Inoltre, la stessa norma, interpretata secondo il parere del
Consiglio di Stato n. 540 del 1976, nel senso dell'applicabilità
solo nei luoghi pubblici in cui vi sia un incontro di più persone,
per un tempo definito e per uno scopo consentito, violerebbe anche
gli artt. 2 e 3 della Costituzione non risultando garantita la
realizzazione degli individui in alcuni aggregati sociali, nonché
l'art. 17 della Costituzione, non essendo riconosciuto ad alcuni
cittadini il diritto di riunirsi pacificamente in una delle forme in
cui il detto diritto si realizza.
2. - La difesa di uno dei convenuti ha eccepito la
inammissibilità della questione.
Ha rilevato che:
a) contrariamente a quanto disposto dagli artt. 1 della legge
n. 689 del 1971 e 12 delle preleggi, la richiesta sentenza renderebbe
retroattivamente sanzionabile un comportamento considerato lecito
dalla legge del tempo in cui è stato posto in essere;
b) non potrebbe ritenersi la colpa specifica, che è l'elemento
costitutivo del dedotto illecito civile, per l'inesistenza, al
momento in cui sono stati commessi i fatti, di una disposizione di
protezione che sancisse il divieto di fumare in pubblici locali;
c) l'azione di risarcimento del danno alla salute potrebbe
fondarsi soltanto sul combinato disposto degli artt. 32 della
Costituzione e 2043 del codice civile.
3. - Le eccezioni meritano accoglimento.
La sentenza che si chiede non può essere utile per la definizione
del giudizio a quo, a parte la considerazione che essa postula una
scelta, tra le varie possibili, riservata alla discrezionalità del
legislatore, alla cui attenzione, però, deve essere posta la
necessità di apprestare una più incisiva e completa tutela della
salute dei cittadini dai danni cagionati dal fumo anche cd. passivo,
trattandosi di un bene fondamentale e primario costituzionalmente
garantito (art. 32 della Costituzione).
3.1 - Nella specie, il fatto dedotto come causa di danni alla salute dei convenuti si fa consistere nella violazione del divieto di
fumare in locali pubblici diversi da quelli previsti dalla
disposizione censurata (tutti gli ambienti degli ospedali, locali
frequentati dal pubblico per ragioni di lavoro o di svago o per
fruire dei servizi pubblici apprestativi) e da aggiungersi ad essi
per effetto di una disposizione da introdursi nell'ordinamento con la
richiesta sentenza, la quale dovrebbe sancire anche per essi il
divieto di fumare.
La violazione della stessa disposizione dovrebbe concretare la
colpa, cioè il connotato di carattere soggettivo, necessario per
porre a carico degli agenti il risarcimento del danno cagionato.
La inosservanza dei doveri imposti dalla suddetta disposizione
renderebbe ingiusto il danno da risarcire.
4. - Al contrario, si deve ritenere che la condotta di un soggetto
può essere assunta a fonte di responsabilità civile per il
risarcimento dei danni solo se al momento in cui è stata posta in
essere sussisteva un preciso obbligo giuridico sancito da una norma
conoscibile dall'agente.

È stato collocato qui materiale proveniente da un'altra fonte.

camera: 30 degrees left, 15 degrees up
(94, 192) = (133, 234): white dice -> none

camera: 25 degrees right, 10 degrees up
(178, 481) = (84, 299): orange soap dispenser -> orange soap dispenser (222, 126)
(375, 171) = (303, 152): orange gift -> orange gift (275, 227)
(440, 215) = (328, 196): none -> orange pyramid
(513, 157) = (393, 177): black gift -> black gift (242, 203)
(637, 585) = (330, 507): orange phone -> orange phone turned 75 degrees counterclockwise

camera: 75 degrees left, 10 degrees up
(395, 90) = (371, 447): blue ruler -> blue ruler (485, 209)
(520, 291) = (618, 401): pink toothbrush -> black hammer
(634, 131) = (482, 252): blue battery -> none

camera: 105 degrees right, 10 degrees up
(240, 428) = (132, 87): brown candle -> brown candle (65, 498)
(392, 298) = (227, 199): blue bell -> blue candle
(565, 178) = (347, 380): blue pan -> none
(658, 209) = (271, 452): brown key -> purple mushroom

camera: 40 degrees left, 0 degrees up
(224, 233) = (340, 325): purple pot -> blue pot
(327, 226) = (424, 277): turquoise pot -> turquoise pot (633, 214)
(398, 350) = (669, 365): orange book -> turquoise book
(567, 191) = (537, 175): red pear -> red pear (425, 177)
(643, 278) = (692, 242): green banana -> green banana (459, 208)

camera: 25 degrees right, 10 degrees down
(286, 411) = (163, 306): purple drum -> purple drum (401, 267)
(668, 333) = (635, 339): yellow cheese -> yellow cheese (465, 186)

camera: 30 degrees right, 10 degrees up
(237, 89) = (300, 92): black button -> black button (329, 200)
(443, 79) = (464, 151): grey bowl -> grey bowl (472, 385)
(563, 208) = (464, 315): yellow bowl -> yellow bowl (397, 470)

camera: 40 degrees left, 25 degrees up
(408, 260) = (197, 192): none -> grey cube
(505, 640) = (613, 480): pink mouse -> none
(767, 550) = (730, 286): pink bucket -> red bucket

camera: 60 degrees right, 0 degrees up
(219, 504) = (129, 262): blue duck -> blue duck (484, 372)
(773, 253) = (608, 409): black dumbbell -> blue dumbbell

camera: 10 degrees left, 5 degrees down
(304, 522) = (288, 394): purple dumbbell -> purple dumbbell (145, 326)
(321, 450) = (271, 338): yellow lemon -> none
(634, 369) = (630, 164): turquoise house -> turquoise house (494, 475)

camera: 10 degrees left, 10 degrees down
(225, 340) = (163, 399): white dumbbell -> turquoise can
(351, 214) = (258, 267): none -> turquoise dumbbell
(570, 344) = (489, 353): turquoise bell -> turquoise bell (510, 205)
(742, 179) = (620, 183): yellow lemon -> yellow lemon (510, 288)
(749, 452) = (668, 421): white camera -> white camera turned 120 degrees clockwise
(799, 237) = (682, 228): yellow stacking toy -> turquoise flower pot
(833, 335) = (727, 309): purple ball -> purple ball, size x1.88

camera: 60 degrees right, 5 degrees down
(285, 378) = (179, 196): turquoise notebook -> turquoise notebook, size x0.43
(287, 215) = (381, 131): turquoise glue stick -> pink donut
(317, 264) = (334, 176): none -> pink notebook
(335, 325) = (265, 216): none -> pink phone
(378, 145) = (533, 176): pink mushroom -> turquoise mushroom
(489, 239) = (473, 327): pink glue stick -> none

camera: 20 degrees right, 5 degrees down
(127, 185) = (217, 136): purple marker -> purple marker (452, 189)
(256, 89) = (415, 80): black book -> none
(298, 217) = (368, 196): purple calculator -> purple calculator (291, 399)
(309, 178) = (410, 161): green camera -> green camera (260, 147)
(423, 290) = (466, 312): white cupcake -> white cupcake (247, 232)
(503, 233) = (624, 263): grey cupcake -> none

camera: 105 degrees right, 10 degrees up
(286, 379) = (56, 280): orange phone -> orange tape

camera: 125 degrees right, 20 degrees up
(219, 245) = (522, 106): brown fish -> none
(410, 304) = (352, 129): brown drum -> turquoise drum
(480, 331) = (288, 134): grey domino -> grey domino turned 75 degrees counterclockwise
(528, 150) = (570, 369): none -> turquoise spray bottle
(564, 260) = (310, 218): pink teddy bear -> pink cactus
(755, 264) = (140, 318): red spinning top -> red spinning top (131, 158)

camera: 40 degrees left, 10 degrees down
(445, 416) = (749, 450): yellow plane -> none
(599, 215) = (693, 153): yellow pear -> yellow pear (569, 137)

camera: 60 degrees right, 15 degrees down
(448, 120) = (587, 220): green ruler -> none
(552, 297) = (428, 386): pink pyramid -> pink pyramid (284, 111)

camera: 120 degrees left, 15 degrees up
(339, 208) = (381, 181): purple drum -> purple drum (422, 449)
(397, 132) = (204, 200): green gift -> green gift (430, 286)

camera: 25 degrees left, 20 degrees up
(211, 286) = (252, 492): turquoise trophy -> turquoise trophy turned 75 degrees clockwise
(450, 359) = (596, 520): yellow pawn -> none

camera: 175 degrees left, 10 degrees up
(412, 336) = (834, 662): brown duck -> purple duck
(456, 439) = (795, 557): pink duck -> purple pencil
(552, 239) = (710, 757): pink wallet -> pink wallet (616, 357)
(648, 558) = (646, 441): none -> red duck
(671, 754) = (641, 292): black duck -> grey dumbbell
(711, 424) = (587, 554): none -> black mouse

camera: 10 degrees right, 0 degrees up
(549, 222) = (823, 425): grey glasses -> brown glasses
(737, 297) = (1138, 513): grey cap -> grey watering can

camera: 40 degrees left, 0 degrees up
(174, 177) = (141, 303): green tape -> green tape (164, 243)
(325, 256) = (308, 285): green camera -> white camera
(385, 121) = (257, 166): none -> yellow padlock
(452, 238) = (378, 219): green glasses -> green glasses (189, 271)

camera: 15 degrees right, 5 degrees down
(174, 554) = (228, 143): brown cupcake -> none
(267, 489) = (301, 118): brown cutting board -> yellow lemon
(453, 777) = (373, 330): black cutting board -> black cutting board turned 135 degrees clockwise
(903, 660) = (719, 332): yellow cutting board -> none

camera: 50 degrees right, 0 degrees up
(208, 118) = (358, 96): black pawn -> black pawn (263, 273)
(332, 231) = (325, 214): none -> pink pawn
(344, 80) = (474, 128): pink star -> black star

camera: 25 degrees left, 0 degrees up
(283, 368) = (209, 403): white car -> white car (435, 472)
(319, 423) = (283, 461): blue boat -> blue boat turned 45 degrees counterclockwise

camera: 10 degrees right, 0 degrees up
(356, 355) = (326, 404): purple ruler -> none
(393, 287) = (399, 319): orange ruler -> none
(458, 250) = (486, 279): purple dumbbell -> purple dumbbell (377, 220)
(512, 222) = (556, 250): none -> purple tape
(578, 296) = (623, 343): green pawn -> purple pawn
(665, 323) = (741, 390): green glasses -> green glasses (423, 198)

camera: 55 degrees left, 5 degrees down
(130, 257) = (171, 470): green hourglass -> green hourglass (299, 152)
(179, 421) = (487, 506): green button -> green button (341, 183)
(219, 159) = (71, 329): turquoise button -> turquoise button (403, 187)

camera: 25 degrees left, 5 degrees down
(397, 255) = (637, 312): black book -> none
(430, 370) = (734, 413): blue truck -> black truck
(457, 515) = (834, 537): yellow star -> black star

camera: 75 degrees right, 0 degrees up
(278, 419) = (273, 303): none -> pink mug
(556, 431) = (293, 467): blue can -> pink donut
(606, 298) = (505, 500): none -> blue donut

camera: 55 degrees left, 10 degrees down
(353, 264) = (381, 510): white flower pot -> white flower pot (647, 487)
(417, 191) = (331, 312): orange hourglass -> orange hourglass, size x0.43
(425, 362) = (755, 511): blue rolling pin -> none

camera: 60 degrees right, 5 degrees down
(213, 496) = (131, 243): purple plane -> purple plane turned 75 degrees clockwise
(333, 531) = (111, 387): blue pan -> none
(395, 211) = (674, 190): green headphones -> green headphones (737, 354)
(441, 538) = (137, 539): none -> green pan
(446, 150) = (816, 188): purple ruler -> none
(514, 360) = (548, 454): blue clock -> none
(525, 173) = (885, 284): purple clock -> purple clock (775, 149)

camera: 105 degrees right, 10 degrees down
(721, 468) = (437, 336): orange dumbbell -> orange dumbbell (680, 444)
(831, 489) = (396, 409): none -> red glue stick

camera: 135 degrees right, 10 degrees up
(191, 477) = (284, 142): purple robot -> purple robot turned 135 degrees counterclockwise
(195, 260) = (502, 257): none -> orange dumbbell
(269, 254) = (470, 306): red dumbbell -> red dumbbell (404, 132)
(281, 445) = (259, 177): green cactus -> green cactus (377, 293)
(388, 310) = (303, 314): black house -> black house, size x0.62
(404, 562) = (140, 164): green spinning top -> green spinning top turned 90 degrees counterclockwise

La colpa specifica, consistente nella
inosservanza della norma che pone la regola di condotta, può
rilevare nel giudizio a quo solo se la disposizione fosse stata
vigente e conoscibile al tempo del fatto.
Anche secondo il vigente indirizzo giurisprudenziale e qualora la
responsabilità venga reputata fondata su colpa, seppure sia
sufficiente per affermare l'esistenza di tale elemento psicologico il
richiamo alla inosservanza di una norma giuridica, è necessaria
l'indicazione espressa delle disposizioni considerate, le quali
devono essere vigenti all'epoca del verificatosi evento.
Inoltre, anche la Convenzione europea dei diritti dell'uomo (artt.
5, 6, 7) è interpretata nel senso che, per la rilevanza delle
trasgressioni dei doveri generali sanciti da una disposizione di
legge, occorre, per il comportamento giuridicamente corretto, la
conoscibilità di essa al momento del fatto.
Il cittadino deve conoscere quale sia il comportamento che la
norma richiede, specie se si tratta di limitazione ad un diritto di
libertà.
5. - D'altra parte, la dedotta lesione del diritto alla salute
(art. 32 della Costituzione) può fondare da sola il richiesto
risarcimento dei danni ex art. 2043 del codice civile. L'art. 32
della Costituzione, in collegamento con l'art. 2043 del codice civile
pone il divieto primario e generale di ledere la salute.
Il riconoscimento del diritto alla salute come diritto
fondamentale della persona e bene primario, costituzionalmente
garantito, è pienamente operante anche nei rapporti di diritto
privato. Dovendosi riconoscere che la lesione del diritto soggettivo
garantito dall'art. 32 della Costituzione integra la fattispecie
dell'art. 2043 del codice civile, non può dubitarsi dell'obbligo del
risarcimento per la violazione del diritto stesso. In altri termini,
dal detto collegamento dell'art. 32 della Costituzione con l'art.
2043 del codice civile discendono l'ingiustizia del danno e la
conseguente sua risarcibilità.
Si nota che il risarcimento riguarda non solo i danni patrimoniali
ma tutti i danni che potenzialmente ostacolano le attività
realizzatrici della persona umana (sentt. Corte cost. nn. 184 del
1986 e 307 del 1990).
La questione sollevata, mancando la rilevanza, deve essere
dichiarata inammissibile.
per questi motivi
LA CORTE COSTITUZIONALE
Dichiara la inammissibilità della questione di legittimità
costituzionale dell'art. 1, lett. a) e b), della legge 11 novembre
1975, n. 584 (Divieto di fumare in determinati locali e su mezzi di
trasporto pubblico) in riferimento agli artt. 2, 3, 4, 17, 32 e 97
della Costituzione, sollevata dal giudice Conciliatore di Roma con
l'ordinanza in epigrafe.
Così deciso in Roma, nella sede della Corte costituzionale,
Palazzo della Consulta, il 23 aprile 1991.
Il Presidente: CORASANITI
Il redattore: GRECO
Il cancelliere: DI PAOLA
Depositata in cancelleria il 7 maggio 1991.